No Time for Goodbye is a thriller novel written by the Canadian author Linwood Barclay. The book was featured on the Richard & Judy summer reading list in 2008 and The Sunday Times reported in its 2008 year-end bestseller list that the novel led the paperback and hardcover fiction list with sales of 636,105 copies.

Summary
The novel starts with 14-year-old Cynthia Bigge waking up one morning in May 1983, to find her father Clayton, her mother Patricia and her brother Todd have all mysteriously disappeared from their home. The previous evening she had had a fight with her parents after secretly meeting with a boy, Vince.

After her parents and brother's disappearance, Cynthia is adopted by her aunt, Tess Berman.
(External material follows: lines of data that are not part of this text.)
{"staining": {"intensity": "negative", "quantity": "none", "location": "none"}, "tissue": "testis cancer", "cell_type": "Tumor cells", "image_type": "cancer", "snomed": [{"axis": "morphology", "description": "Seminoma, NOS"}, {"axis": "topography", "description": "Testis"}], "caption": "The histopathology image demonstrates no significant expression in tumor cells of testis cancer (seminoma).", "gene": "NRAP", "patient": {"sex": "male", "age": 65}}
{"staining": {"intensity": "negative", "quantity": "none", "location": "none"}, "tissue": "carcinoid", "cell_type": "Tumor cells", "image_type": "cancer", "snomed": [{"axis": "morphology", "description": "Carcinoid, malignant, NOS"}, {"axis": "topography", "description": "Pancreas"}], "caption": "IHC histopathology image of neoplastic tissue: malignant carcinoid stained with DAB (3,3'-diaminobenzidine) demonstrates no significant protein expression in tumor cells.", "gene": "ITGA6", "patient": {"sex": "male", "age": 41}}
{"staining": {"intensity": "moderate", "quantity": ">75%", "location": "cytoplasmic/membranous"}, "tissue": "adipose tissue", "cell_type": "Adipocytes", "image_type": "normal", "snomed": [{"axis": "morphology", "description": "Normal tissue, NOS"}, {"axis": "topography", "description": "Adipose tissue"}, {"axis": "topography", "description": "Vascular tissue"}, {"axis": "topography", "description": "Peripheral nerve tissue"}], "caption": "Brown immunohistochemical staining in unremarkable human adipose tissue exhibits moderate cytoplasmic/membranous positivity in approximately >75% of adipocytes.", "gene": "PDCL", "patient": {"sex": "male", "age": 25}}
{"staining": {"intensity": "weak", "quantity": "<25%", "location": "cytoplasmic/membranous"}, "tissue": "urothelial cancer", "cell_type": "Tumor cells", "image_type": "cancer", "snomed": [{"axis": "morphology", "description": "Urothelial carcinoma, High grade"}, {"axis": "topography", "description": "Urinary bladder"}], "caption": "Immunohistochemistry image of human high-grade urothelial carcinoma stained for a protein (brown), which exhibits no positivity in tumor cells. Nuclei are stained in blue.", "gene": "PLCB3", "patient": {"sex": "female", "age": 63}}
She later marries Terry Archer and they have a daughter Grace. Twenty-five years after her family's disappearance, a revelation by Cynthia's aunt and some strange events in and around their home lead Cynthia and Terry to discover what happened 25 years earlier.

Critical reception
The novel received mainly positive reviews. Emma-Lee Potter of The Daily Express called the novel "a fast-moving roller-coaster of a read" and Laura Wilson of The Guardian wrote, "Barclay succeeds in both banging the gong and serving up a riveting, rewarding and, for the most part, plausible three courses, though you may need to take a deep breath somewhere around the coffee stage."